UC Davis

Human Milk Oligosaccharides (HMOs) are the third most abundant solid component in human breast milk, consisting of hundreds of unique structures. HMOs are indigestible by the infant but have shown to be very beneficial to the infant’s development, making them an intriguing constituent. However, due to the lack of standards, reliable methods for quantitation, and complexity of performing large scale analysis, there are limits to our general knowledge of their abundances and functions. This dissertation focuses on the development and implication of mass spectrometry-based methods to characterize and quantitate HMOs to address unanswered questions in the field. Chapter 1 provides an overview of HMO structures and the functions they collectively play in infant development. Chapter 2 details the development of a comprehensive library and a high-throughput method that allowed for accurate quantitation of HMOs using high resolution mass spectrometry. Optimized methods were applied to breast milk samples collected from over 2000 mothers from 19 geographically diverse sites to investigate how HMO profiles vary across the globe. The results revealed significant phenotypic variations in the mother’s milk and secretor status globally. Chapter 3 reports discovery of several oligosaccharides, inclusive of 8 HMOs, found in amniotic fluid.
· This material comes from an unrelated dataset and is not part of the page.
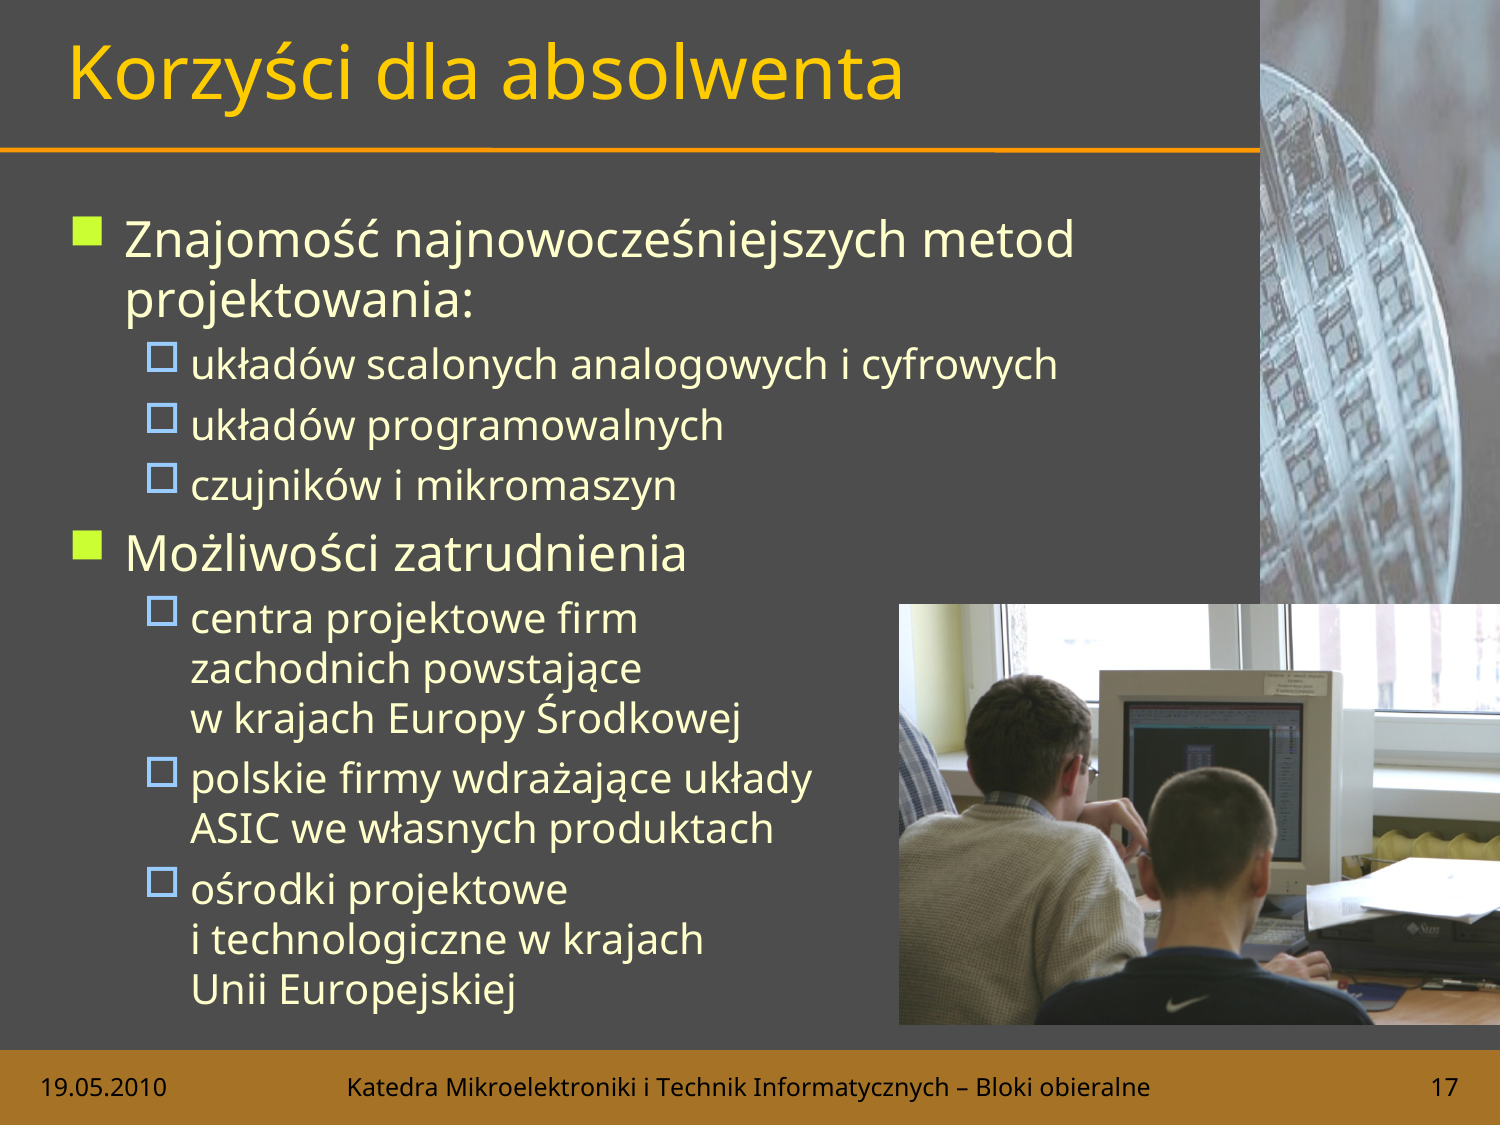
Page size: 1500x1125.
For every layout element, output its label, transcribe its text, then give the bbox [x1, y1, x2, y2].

picture [899, 0, 1500, 1026]
text_box Korzyści dla absolwenta [52, 16, 1469, 123]
text_box Znajomość najnowocześniejszych metod projektowania: układów scalonych analogowych i cyfrowych układów programowalnych czujników i mikromaszyn Możliwości zatrudnienia centra projektowe firm zachodnich powstające w krajach Europy Środkowej polskie firmy wdrażające układy ASIC we własnych produktach ośrodki projektowe i technologiczne w krajach Unii Europejskiej [53, 199, 1401, 1021]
This chapter detailed the methodologies from sample preparation to data analysis and was applied to a cohort of over 500 mothers, making it the most comprehensive study of amniotic fluid to date. Analysis revealed compositional changes in HMO profiles across gestation. Chapter 4 studies demonstrated that select HMOs, including linkage-specific sialylated structures, can act as decoys to prevent SARS-Cov2 infection. This study also investigated the mechanism of binding between the spike protein and the ACE2 receptor on the cell surface. The results detailed here exemplify the important role that cell surface glycosylation plays in host-pathogen interactions.